## Task description
Write down the listing again exactly as it appears below, without its pictures.

## Data excerpt
================
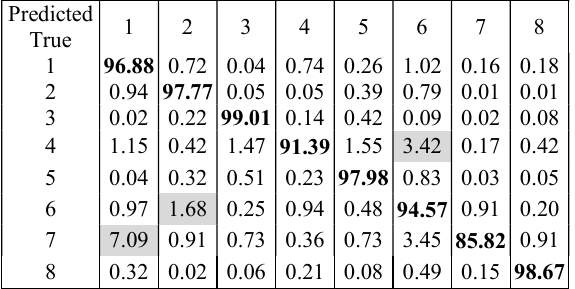
Table 9. Confusion matrix normalized by reference (in %) showing the classification result of PN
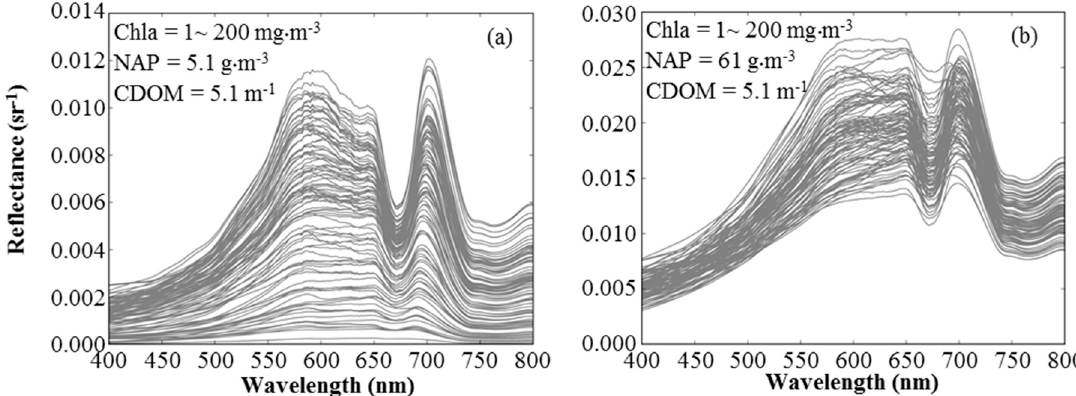
Figure 4. Examples of simulated reflectance spectra. Both panels show simulated reflectance spectra for chlorophyll- a (Chla) in ranges of 1~200 mg·m − 3 and colored dissolved organic matter (CDOM) of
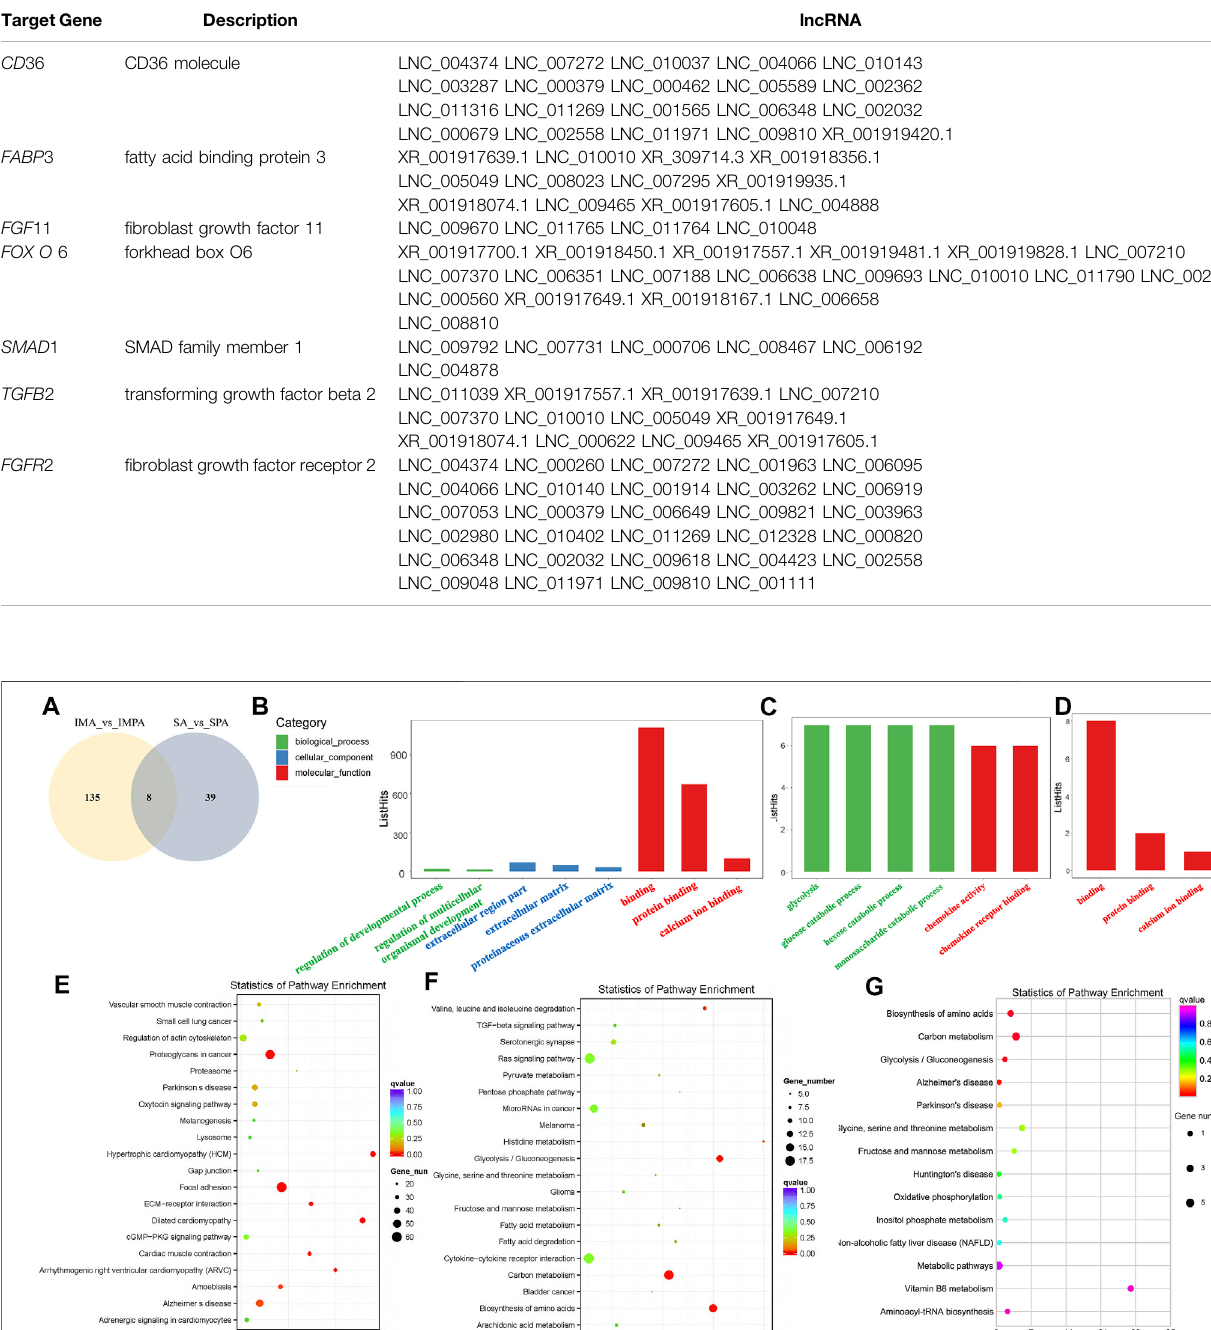
TABLE 4 | Expression of some lncRNAs and their associated genes affecting adipogenesis.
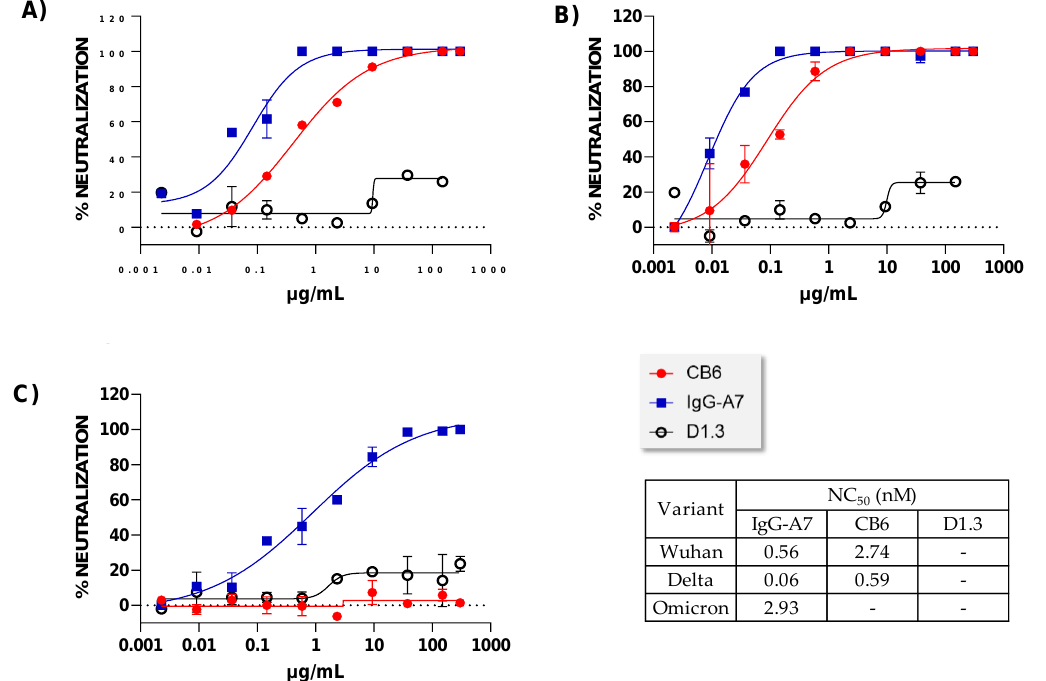
Figure 4. Dose-response neutralization curves of IgG-A7, CB6 and D1.3 (negative control) in PRNT for different variants of SARS-CoV-2. ( A ) WT, ( B ) Delta, and ( C ) Omicron. The Table on the left-bottom corner reports the NC 50 values obtained by fitting the raw data to a four-parameter dose-response curve in GraphPad Prism 9.3.1.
================
## Worked solution
Table 9. Confusion matrix normalized by reference (in %) showing the classification result of PN
Figure 4. Examples of simulated reflectance spectra. Both panels show simulated reflectance spectra for chlorophyll- a (Chla) in ranges of 1~200 mg·m − 3 and colored dissolved organic matter (CDOM) of
TABLE 4 | Expression of some lncRNAs and their associated genes affecting adipogenesis.
Figure 4. Dose-response neutralization curves of IgG-A7, CB6 and D1.3 (negative control) in PRNT for different variants of SARS-CoV-2. ( A ) WT, ( B ) Delta, and ( C ) Omicron. The Table on the left-bottom corner reports the NC 50 values obtained by fitting the raw data to a four-parameter dose-response curve in GraphPad Prism 9.3.1.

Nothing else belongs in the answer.